Boris Johnson guaranteed TV news footage with his bulldozer stunt, smashing through a fake wall with the word ‘Gridlock’ written on it. The wall was made up of styrofoam bricks, which are a lot lighter and flimsier than a hung parliament. They were also white, not red, probably because the PM is nervous of bragging he really can smash through the ‘Red Wall’ of safe Labour seats.
Johnson is often as subtle as a brick (he famously used one as a prop in a conference speech), but his team think that’s no bad thing when it comes to Brexit - especially when Labour’s offer has seemed too nuanced at best, and confused at worst.
The party is clearly acutely aware of the need to reassure its Leave voters. Jeremy Corbyn today stressed his Brexit negotiating team would be made up of Leavers and Remainers. And last night, Angela Rayner said: “If we get a deal that protects the economy and jobs, then I would vote for it.”

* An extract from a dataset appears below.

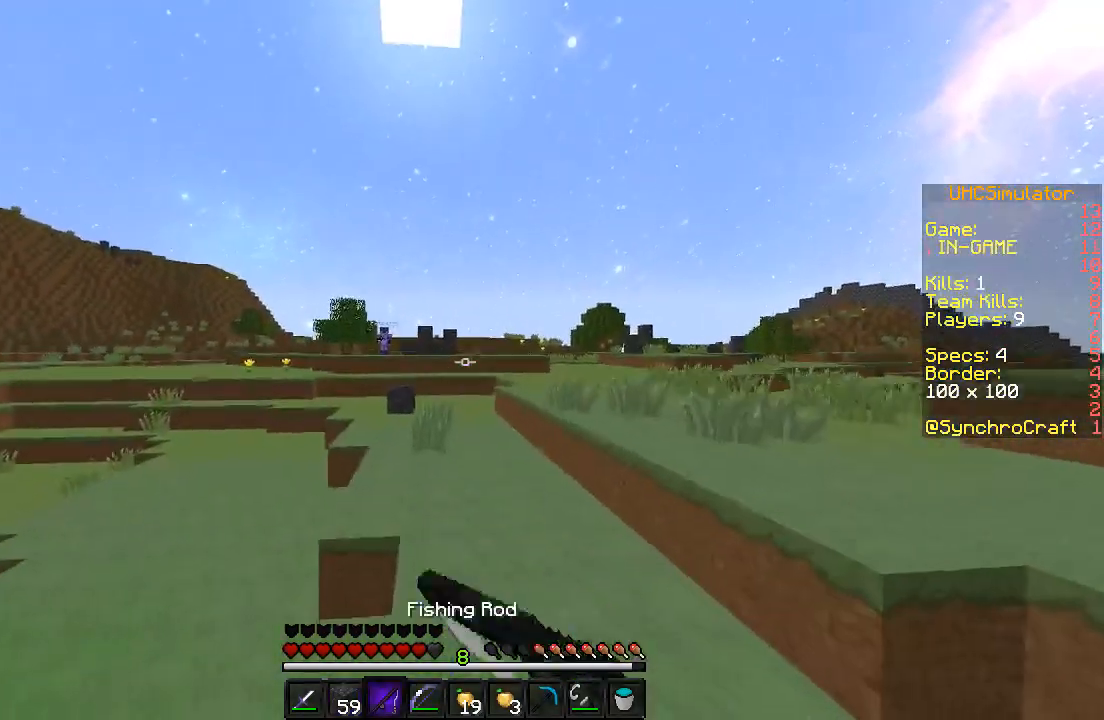
{"keys": ["w"], "events": []}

As for the NHS, Corbyn rammed home his favourite message on the stump today after another photo emerged of a child waiting in A&E. “They say you’re politicising the NHS, but the NHS was created through political action!” That’s a classic Corbyn message, and both the health service and the pivot on Brexit in Leave areas are aimed at all those ‘undecideds’.
And those ‘undecideds’ are being picked up in big numbers both by Labour canvassers and by pollsters. If they just stay at home, that could still be very damaging in lots of marginal seats. If they switch to the Tories, they could provoke a huge Johnson majority. Some Labour activists have been seeing some shifting as these people ‘come home to Labour’ (as Unite’s slogan puts it).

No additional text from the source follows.